Sucedieron grandes maravillas y prodigios en esta preciosa muerte
de la Reina.
Porque se
eclipsó el sol, y en señal de luto escondió su luz por algunas horas. A la casa
del Cenáculo concurrieron muchas aves de diversos géneros y con tristes cantos
y gemidos estuvieron algún tiempo clamoreando y moviendo a llanto a cuantos las
oían. Conmoviose toda Jerusalén, y admirados concurrían muchos
confesando a
voces el poder de Dios y la grandeza de sus obras; otros estaban atónitos y
como fuera de sí. Los Apóstoles y discípulos con otros fieles se deshacían en
lágrimas y suspiros. Acudieron muchos enfermos y todos fueron sanos. Salieron
del purgatorio las almas que en él estaban. Y la mayor maravilla fue que, en
expirando María santísima, en la misma hora tres personas expiraron también, un
hombre en Jerusalén y dos mujeres
muy vecinas
del Cenáculo; y murieron en pecado sin penitencia, con que se condenaban, pero
llegando su causa al tribunal de Cristo pidió misericordia para ellos la
dulcísima Madre y fueron restituidos a la vida, y después la mejoraron de
manera que murieron en gracia y se salvaron. Este privilegio no fue general
para otros que en aquel día murieron en el mundo, sino para aquellos tres que
concurrieron a la misma hora en Jerusalén.
Hija mía,
sobre lo que has entendido y escrito de mi glorioso tránsito, quiero
declararte
otro privilegio que me concedió mi Hijo santísimo en aquella hora. Ya dejas escrito
(CF. supra n. 739) cómo Su Majestad dejó a mi elección si quería admitir el
morir o pasar sin este trabajo a la visión beatífica y eterna. Y si yo rehusara
la muerte, sin duda me lo concediera el Altísimo, porque como en mí no tuvo
parte el pecado, tampoco la tuviera la pena que fue la muerte. Como también
fuera lo mismo en mi Hijo santísimo, y con mayor título, si Él no se cargara de
satisfacer a la divina Justicia por los hombres,
por medio de su pasión y muerte. Esta elegí yo de voluntad para
imitarle y seguirle, como lo hice en sentir su dolorosa pasión; y porque,
habiendo yo visto morir a mi Hijo y a mi Dios verdadero, si rehusara yo la
muerte no satisficiera al amor que le debía y dejara un gran vacío en la
similitud y conformidad que yo deseaba con el mismo Señor humanado, y Su
Majestad quería que yo tuviese en todo similitud con su humanidad santísima; y como
yo no pudiera desde entonces recompensar este defecto, no tuviera mi alma la plenitud
de gozo que tengo de haber muerto como murió mi Dios y Señor.
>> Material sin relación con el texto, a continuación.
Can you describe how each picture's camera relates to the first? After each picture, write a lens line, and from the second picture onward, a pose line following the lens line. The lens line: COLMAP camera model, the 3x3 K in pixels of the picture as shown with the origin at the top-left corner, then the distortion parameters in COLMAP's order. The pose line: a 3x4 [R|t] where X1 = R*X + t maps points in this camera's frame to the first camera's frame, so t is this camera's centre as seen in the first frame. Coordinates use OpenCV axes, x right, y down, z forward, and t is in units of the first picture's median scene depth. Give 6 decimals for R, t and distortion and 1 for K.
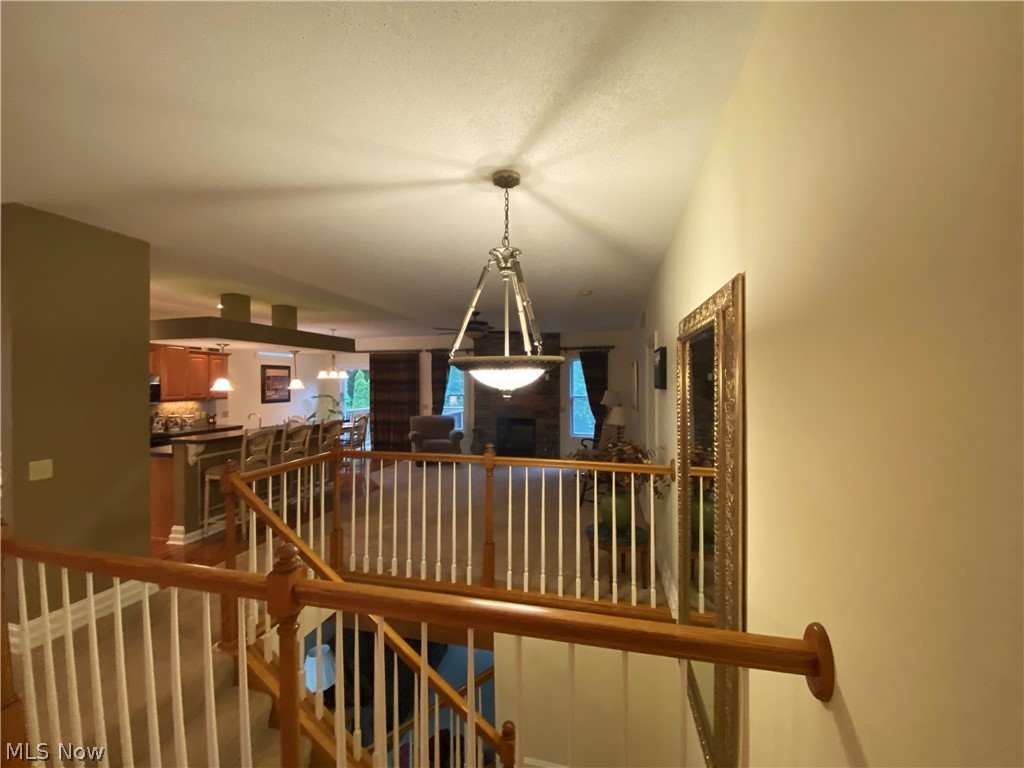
lens RADIAL K [[412.1, 0, 508.0], [0, 412.1, 381.8], [0, 0, 1]] dist [-0.002356, -0.008387]
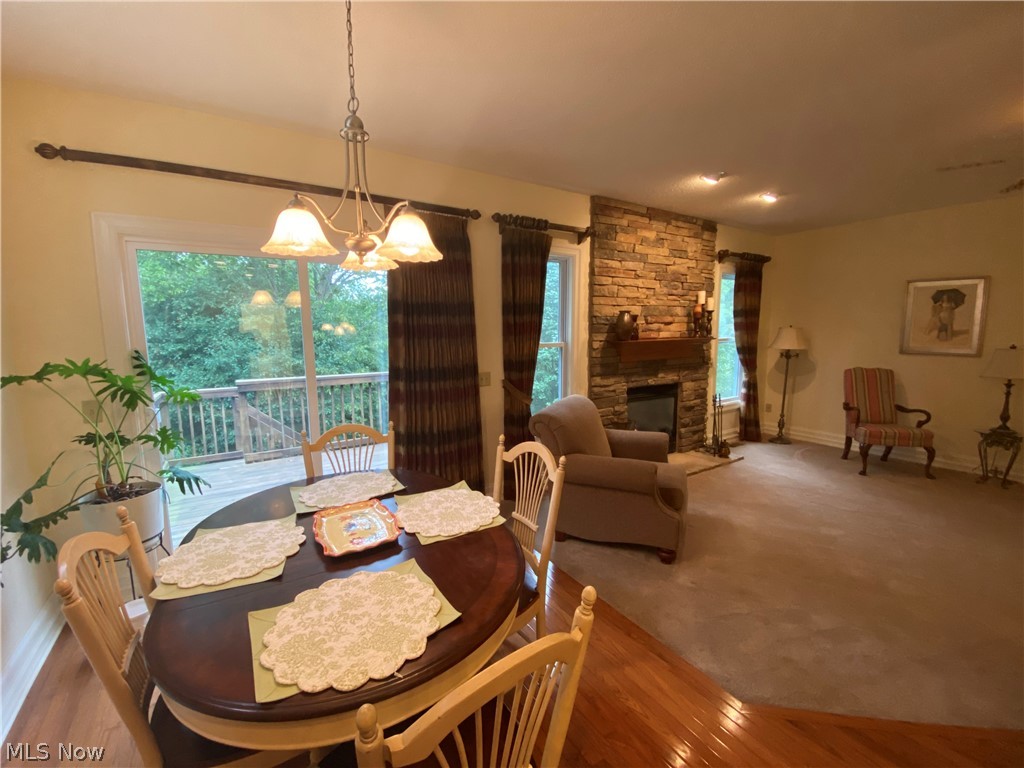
lens RADIAL K [[452.6, 0, 501.5], [0, 452.6, 389.0], [0, 0, 1]] dist [0.020832, -0.000559]
pose [[0.665805, -0.102687, 0.739026, -0.545822], [0.004933, 0.991068, 0.133264, 0.017964], [-0.746109, -0.085082, 0.660365, 0.813761]]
Por esto le fue tan agradable que yo eligiese el morir, y se
obligó tanto su dignación en mi prudencia y amor que en retorno me hizo luego
un singular favor para los hijos de la Iglesia, conforme a mis deseos. Este
fue, que todos mis devotos que le llamaren en la muerte, interponiéndome por su
abogada para que les socorra, en memoria de mi dichoso tránsito y por la
voluntad con que quise morir para imitarle estén debajo de mi especial protección
en aquella hora, para que yo los defienda del demonio y los asista y ampare y al
fin los presente en el tribunal de su misericordia y en él interceda por ellos.
Para todo esto me concedió nueva potestad y comisión y el mismo Señor me
prometió que les daría grandes auxilios de su gracia para morir bien, y para
vivir con mayor pureza, si antes me invocaban, venerando este misterio de mi
preciosa muerte. Y así quiero, hija mía, que desde hoy con íntimo afecto y
devoción hagas continuamente memoria de ella y bendigas, magnifiques y alabes
al Omnipotente, que conmigo quiso obrar tan venerables maravillas en beneficio
mío y de los mortales. Con este cuidado obligarás al mismo Señor y a mí para
que en aquella última hora te amparemos.